[En qué consiste]
Extrae el texto de todo el material y copia cada línea sin alterar nada.

==================================================

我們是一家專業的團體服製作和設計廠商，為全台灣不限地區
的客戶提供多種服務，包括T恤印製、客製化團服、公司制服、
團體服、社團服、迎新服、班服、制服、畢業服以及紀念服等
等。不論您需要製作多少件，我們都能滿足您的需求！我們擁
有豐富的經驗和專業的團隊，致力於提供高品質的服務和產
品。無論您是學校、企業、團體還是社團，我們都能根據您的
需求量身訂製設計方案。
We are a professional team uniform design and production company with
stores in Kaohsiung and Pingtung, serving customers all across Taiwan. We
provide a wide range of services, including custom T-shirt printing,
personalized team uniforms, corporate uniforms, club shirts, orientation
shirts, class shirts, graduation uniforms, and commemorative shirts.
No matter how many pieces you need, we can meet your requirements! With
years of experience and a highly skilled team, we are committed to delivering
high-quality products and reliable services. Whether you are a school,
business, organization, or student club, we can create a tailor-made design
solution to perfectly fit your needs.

==================================================

[Respuesta final]
我們是一家專業的團體服製作和設計廠商，為全台灣不限地區
的客戶提供多種服務，包括T恤印製、客製化團服、公司制服、
團體服、社團服、迎新服、班服、制服、畢業服以及紀念服等
等。不論您需要製作多少件，我們都能滿足您的需求！我們擁
有豐富的經驗和專業的團隊，致力於提供高品質的服務和產
品。無論您是學校、企業、團體還是社團，我們都能根據您的
需求量身訂製設計方案。
We are a professional team uniform design and production company with
stores in Kaohsiung and Pingtung, serving customers all across Taiwan. We
provide a wide range of services, including custom T-shirt printing,
personalized team uniforms, corporate uniforms, club shirts, orientation
shirts, class shirts, graduation uniforms, and commemorative shirts.
No matter how many pieces you need, we can meet your requirements! With
years of experience and a highly skilled team, we are committed to delivering
high-quality products and reliable services. Whether you are a school,
business, organization, or student club, we can create a tailor-made design
solution to perfectly fit your needs.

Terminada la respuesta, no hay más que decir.